土魔法を撃たれないように中距離を保ちつつ、動きの悪くなった右脚側の死角を意識しつつ潜り込む。
手元にインベントリから新しい長剣を引っ張り出し、切りつけ突き刺した右の後ろ脚を更に重点的に攻撃する。
これまでも結構な回数こいつを狩ってきたから分かる。こいつは後ろが見えない。
「ほら、もう一本」
更にもう一本、次は左の後ろ脚の膝裏に突き刺す。怒りの混じった悲鳴を上げる。
鎧のような重厚で堅い表皮に、砲弾のような土魔法。まるで重戦車のような魔物だが、見た目通り動きが鈍いし、何よりその堅い表皮のせいで首がそんなに動かない。脚が使えなくなれば、後ろを振り向くことが一切できないサンドバックが出来上がる。
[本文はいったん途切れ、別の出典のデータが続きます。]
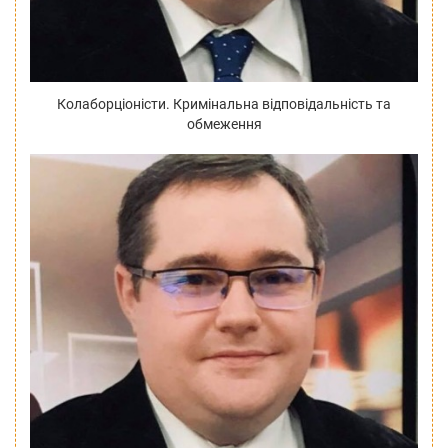
Колаборціоністи. Кримінальна відповідальність та
обмеження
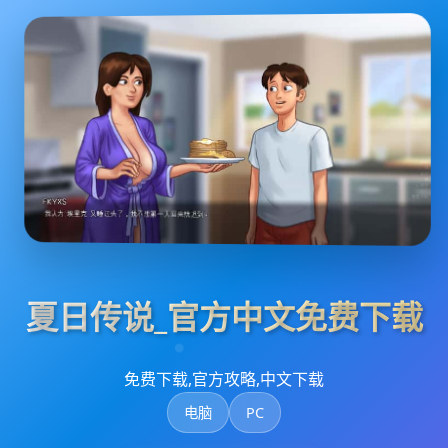
夏日传说_官方中文免费下载
免费下载,官方攻略,中文下载
电脑
PC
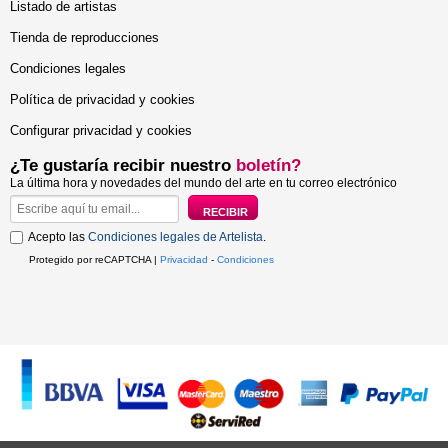
Listado de artistas
Tienda de reproducciones
Condiciones legales
Política de privacidad y cookies
Configurar privacidad y cookies
¿Te gustaría recibir nuestro
boletín?
La última hora y novedades del mundo del arte en tu correo electrónico
Acepto las
Condiciones legales de Artelista
.
Protegido por reCAPTCHA |
Privacidad
-
Condiciones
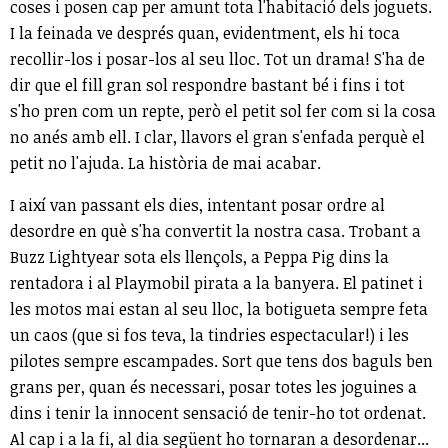
coses i posen cap per amunt tota l'habitació dels joguets.
I la feinada ve després quan, evidentment, els hi toca
recollir-los i posar-los al seu lloc. Tot un drama! S'ha de
dir que el fill gran sol respondre bastant bé i fins i tot
s'ho pren com un repte, però el petit sol fer com si la cosa
no anés amb ell. I clar, llavors el gran s'enfada perquè el
petit no l'ajuda. La història de mai acabar.
I així van passant els dies, intentant posar ordre al
desordre en què s'ha convertit la nostra casa. Trobant a
Buzz Lightyear sota els llençols, a Peppa Pig dins la
rentadora i al Playmobil pirata a la banyera. El patinet i
les motos mai estan al seu lloc, la botigueta sempre feta
un caos (que si fos teva, la tindries espectacular!) i les
pilotes sempre escampades. Sort que tens dos baguls ben
grans per, quan és necessari, posar totes les joguines a
dins i tenir la innocent sensació de tenir-ho tot ordenat.
Al cap i a la fi, al dia següent ho tornaran a desordenar...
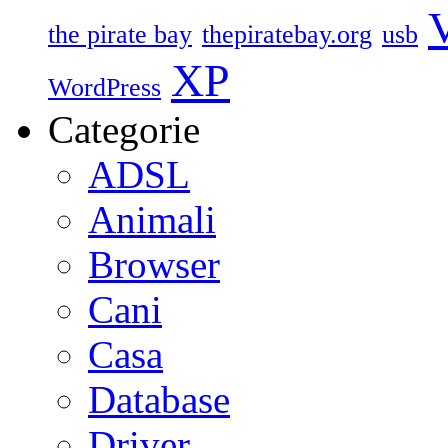
V
the pirate bay
thepiratebay.org
usb
XP
WordPress
Categorie
ADSL
Animali
Browser
Cani
Casa
Database
Driver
どんなモンスターでも必ず長所と短所がある。見極めれば攻略は成ったも同然だ。ダンジョン最奥のボスですら、同じようなものだったしな。
更にもう一本、今度はこれまでずっと愛用してきた両刃の西洋剣を取り出す。
切れ味に特化したせいで、耐久力が恐ろしく低い...少しでも甘く斬ってしまったら折れて使い物にならなくなる、俺好みの文字通り"諸刃の剣"だ。
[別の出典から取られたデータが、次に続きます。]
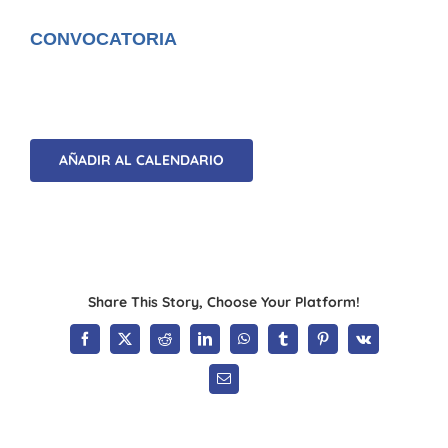
CONVOCATORIA
AÑADIR AL CALENDARIO
Share This Story, Choose Your Platform!
Facebook
X
Reddit
LinkedIn
WhatsApp
Tumblr
Pinterest
Vk
Correo
electrónico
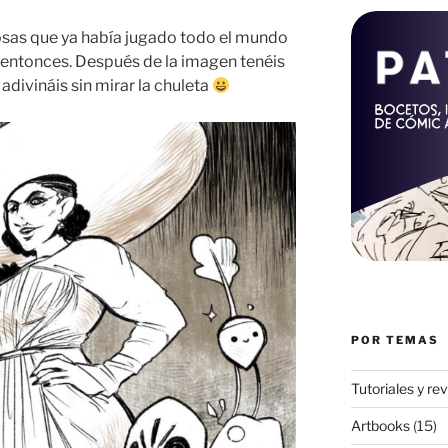
sas que ya había jugado todo el mundo
 entonces. Después de la imagen tenéis
 adivináis sin mirar la chuleta
POR TEMAS
Tutoriales y re
Artbooks
(15)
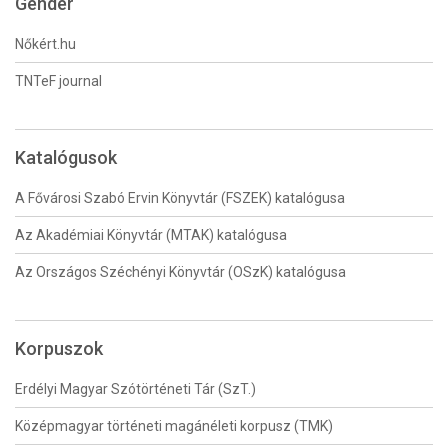
Gender
Nőkért.hu
TNTeF journal
Katalógusok
A Fővárosi Szabó Ervin Könyvtár (FSZEK) katalógusa
Az Akadémiai Könyvtár (MTAK) katalógusa
Az Országos Széchényi Könyvtár (OSzK) katalógusa
Korpuszok
Erdélyi Magyar Szótörténeti Tár (SzT.)
Középmagyar történeti magánéleti korpusz (TMK)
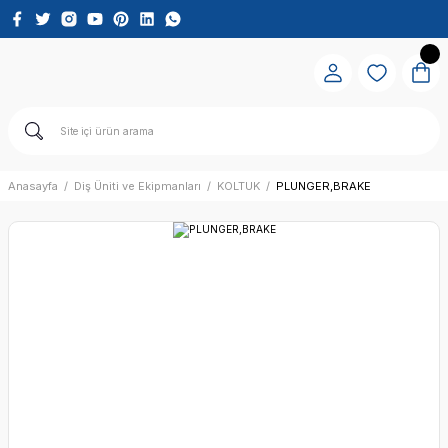
Anasayfa
Diş Üniti ve Ekipmanları
KOLTUK
PLUNGER,BRAKE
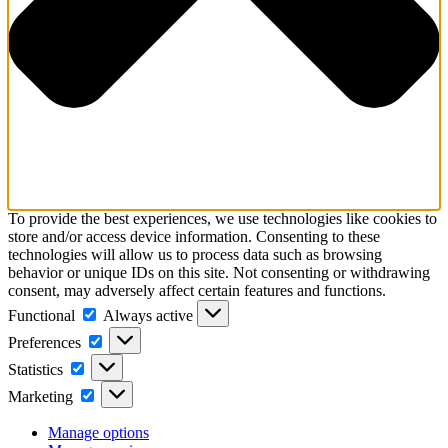
To provide the best experiences, we use technologies like cookies to
store and/or access device information. Consenting to these
technologies will allow us to process data such as browsing
behavior or unique IDs on this site. Not consenting or withdrawing
consent, may adversely affect certain features and functions.
Functional
Functional
Always active
Preferences
Preferences
Statistics
Statistics
Marketing
Marketing
Manage options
まぁ、動けなくなった相手に対して使うなら万が一もないんだが。
両足に剣が突き刺さり、身動きの取れなくなったサイを一刀のもとに切り伏せる。
「ふぅ...さて、あちらさんは...」
どうやら観客さんも出てきたみたいだ。そんなに面白い戦いはしてなかったが、律義に最後まで見ていたようだ。
っていうか...
「なんだありゃ...ワンピース?」
こちらに近づいてくる人影は、なにやらひらひらとした服を着ているように見える。
白いローブかと思ったが、流石にこの距離でも見間違えない。アレは女物のワンピースだ。
このエリアにいるにしては、あまりにもおかしな出で立ちだった。
「どこだと思ってんだ...着替えて来いよ...」
おしゃれに気を使う女の子と、服に頓着しない男の子。
気遣い具合に大差あれど、抱く印象は互いに同じ。